The hon. Member for Cotswold (Mr. Clifton-Brown) spoke of pensioners and how many of them do not claim all their benefits—he has moved seats, which is unfair—and he makes a very good point. It is incumbent on us to ensure that we do better at that. However, he also urged the House to drink Burgundy, which seemed a rather unpatriotic thing for us all to do at Christmas. There are perfectly good English wines and, indeed, some wonderful Welsh wines—such as Cariad—so I hope that he will desist from doing so.

The hon. Member for Southend, West (Mr. Amess) said that he did not want me to reply to any of the issues that he raised, so I am not going to.

The hon. Member for Ceredigion (Mark Williams) raised the issue of HMRC jobs in Wales. He makes a fair point, which I will pass on to Ministers, and I hope that they will have an opportunity to reply to him.

The hon. Member for Croydon, Central (Mr. Pelling)—who has moved as well, and with whom I was at university, incidentally—called for another platform. I suspect that that is unlikely to happen in Croydon, but I will pass on his message to the Secretary of State for Transport.

The hon. Member for Peterborough (Mr. Jackson) referred tellingly to the middle east, and I wholeheartedly agree with the points that he made. It is interesting that this year, for the first time, many more pilgrims or tourists will be able to go to Bethlehem. It would be nice to see a Holy Land that could be genuinely visited by anyone.

The hon. Member for South Norfolk (Mr. Bacon) made a speech at a phenomenal pace—it sounded a little as though it was being read into the record—but he did so very ably, and I am not entirely sure what it was about.

The hon.

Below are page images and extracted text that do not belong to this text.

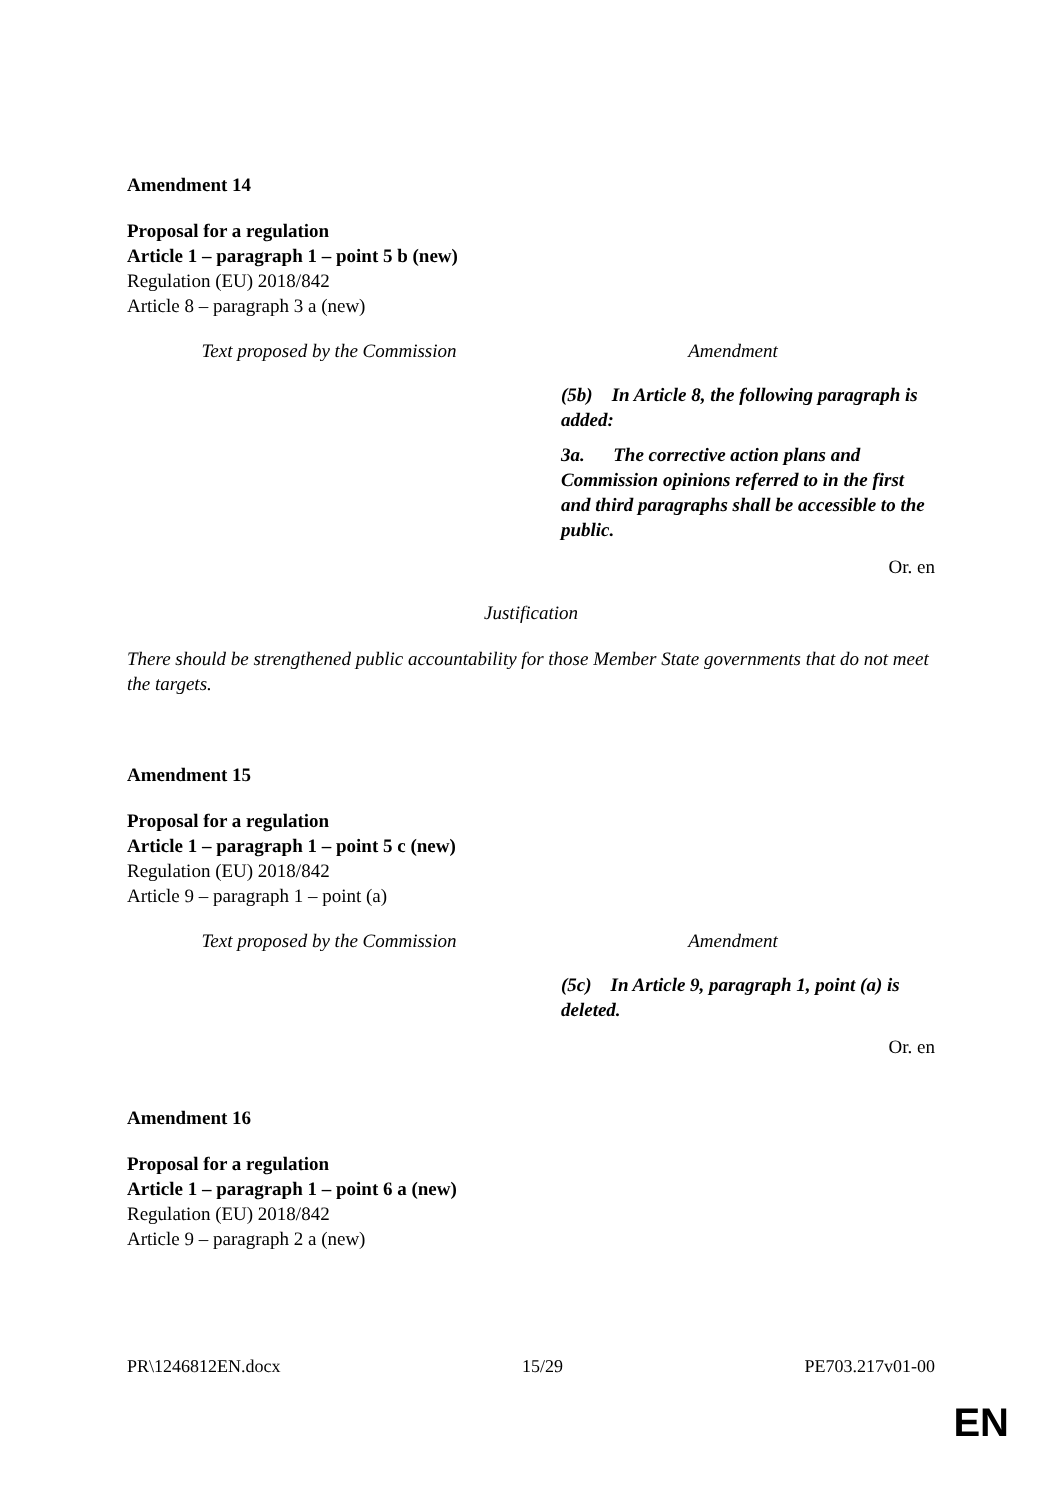Amendment 14
Proposal for a regulation
Article 1 – paragraph 1 – point 5 b (new)
Regulation (EU) 2018/842
Article 8 – paragraph 3 a (new)
| Text proposed by the Commission | Amendment |
| --- | --- |
| | (5b) In Article 8, the following paragraph is added: 3a. The corrective action plans and Commission opinions referred to in the first and third paragraphs shall be accessible to the public. |
Or. en
Justification
There should be strengthened public accountability for those Member State governments that do not meet the targets.
Amendment 15
Proposal for a regulation
Article 1 – paragraph 1 – point 5 c (new)
Regulation (EU) 2018/842
Article 9 – paragraph 1 – point (a)
| Text proposed by the Commission | Amendment |
| --- | --- |
| | (5c) In Article 9, paragraph 1, point (a) is deleted. |
Or. en
Amendment 16
Proposal for a regulation
Article 1 – paragraph 1 – point 6 a (new)
Regulation (EU) 2018/842
Article 9 – paragraph 2 a (new)
PR\1246812EN.docx 15/29 PE703.217v01-00
EN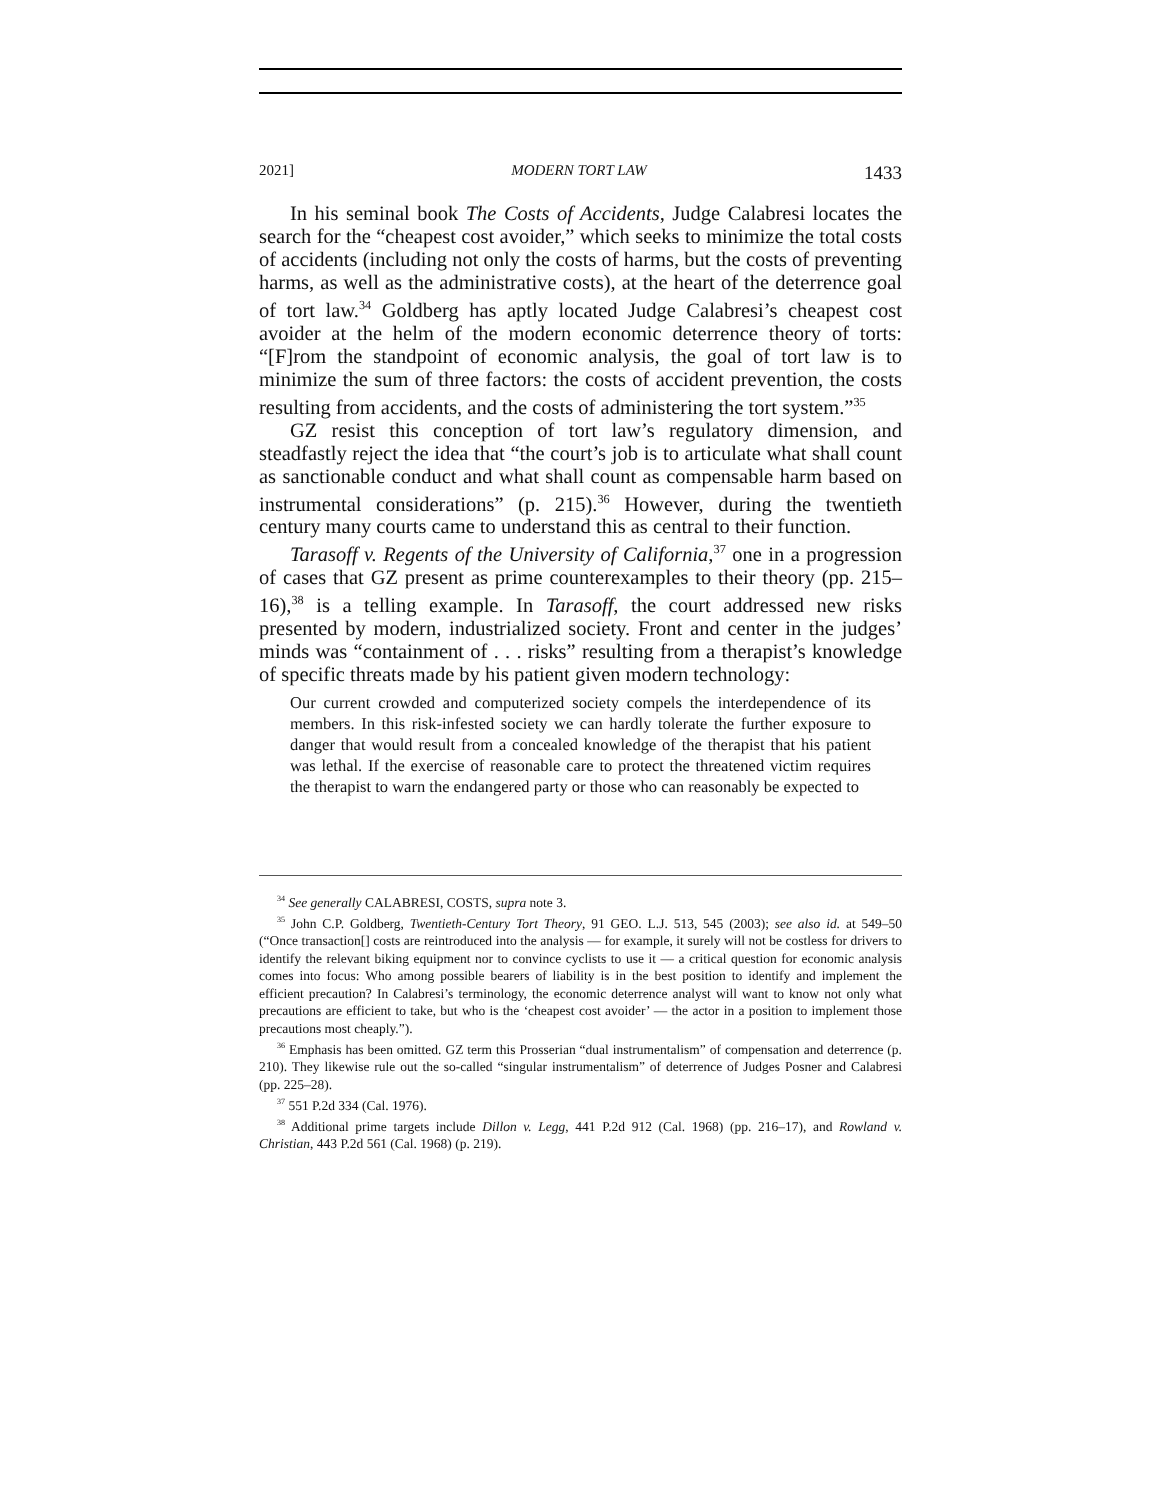2021] MODERN TORT LAW 1433
In his seminal book The Costs of Accidents, Judge Calabresi locates the search for the “cheapest cost avoider,” which seeks to minimize the total costs of accidents (including not only the costs of harms, but the costs of preventing harms, as well as the administrative costs), at the heart of the deterrence goal of tort law.<sup>34</sup> Goldberg has aptly located Judge Calabresi’s cheapest cost avoider at the helm of the modern economic deterrence theory of torts: “[F]rom the standpoint of economic analysis, the goal of tort law is to minimize the sum of three factors: the costs of accident prevention, the costs resulting from accidents, and the costs of administering the tort system.”<sup>35</sup>
GZ resist this conception of tort law’s regulatory dimension, and steadfastly reject the idea that “the court’s job is to articulate what shall count as sanctionable conduct and what shall count as compensable harm based on instrumental considerations” (p. 215).<sup>36</sup> However, during the twentieth century many courts came to understand this as central to their function.
Tarasoff v. Regents of the University of California,<sup>37</sup> one in a progression of cases that GZ present as prime counterexamples to their theory (pp. 215–16),<sup>38</sup> is a telling example. In Tarasoff, the court addressed new risks presented by modern, industrialized society. Front and center in the judges’ minds was “containment of . . . risks” resulting from a therapist’s knowledge of specific threats made by his patient given modern technology:
Our current crowded and computerized society compels the interdependence of its members. In this risk-infested society we can hardly tolerate the further exposure to danger that would result from a concealed knowledge of the therapist that his patient was lethal. If the exercise of reasonable care to protect the threatened victim requires the therapist to warn the endangered party or those who can reasonably be expected to
<sup>34</sup> See generally CALABRESI, COSTS, supra note 3.
<sup>35</sup> John C.P. Goldberg, Twentieth-Century Tort Theory, 91 GEO. L.J. 513, 545 (2003); see also id. at 549–50 (“Once transaction[] costs are reintroduced into the analysis — for example, it surely will not be costless for drivers to identify the relevant biking equipment nor to convince cyclists to use it — a critical question for economic analysis comes into focus: Who among possible bearers of liability is in the best position to identify and implement the efficient precaution? In Calabresi’s terminology, the economic deterrence analyst will want to know not only what precautions are efficient to take, but who is the ‘cheapest cost avoider’ — the actor in a position to implement those precautions most cheaply.”).
<sup>36</sup> Emphasis has been omitted. GZ term this Prosserian “dual instrumentalism” of compensation and deterrence (p. 210). They likewise rule out the so-called “singular instrumentalism” of deterrence of Judges Posner and Calabresi (pp. 225–28).
<sup>37</sup> 551 P.2d 334 (Cal. 1976).
<sup>38</sup> Additional prime targets include Dillon v. Legg, 441 P.2d 912 (Cal. 1968) (pp. 216–17), and Rowland v. Christian, 443 P.2d 561 (Cal. 1968) (p. 219).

Member for Glasgow, East (John Mason) talked about proportional representation, and Herr Flick—my right hon. Friend the Member for Warley—has told me that I am not to agree with him. The hon. Member for Chesterfield (Paul Holmes) referred in similar tones to what his leader said earlier today on Iraq. I disagree with him, and I hope he will understand that hon. Members can honourably disagree with one another.

My hon. Friend the Member for Falkirk (Mr. Joyce) made a very important speech about the Congo. Lord Malloch-Brown has been engaged very vigorously in that issue from the moment that we could act on it.

I should like to pay some tributes: first, to the staff of the House—the Clerks, the Doorkeepers and, in particular, to Gladys in the Tea Room and to all the cleaners. I thank my private office and constituency office—this always sounds a little like the Oscar awards—but, probably on behalf of all hon. Members, I thank our spouses and partners, because they often have to put up with an awful lot of rubbish from us.

I think that what we have learned today is:

“No man is an Island, entire of itself…any man’s death diminishes me”.

That is why the House today rightly expressed its concern for the vulnerable, the elderly, children, the homeless, the lonely, people in Zimbabwe, the people of the Congo, the unemployed and people in the middle east. We should always go further, and we should seek to abolish child poverty so that every child has an opportunity in life—the opportunities that we have.

Motion lapsed (Standing Order No. 9(3)).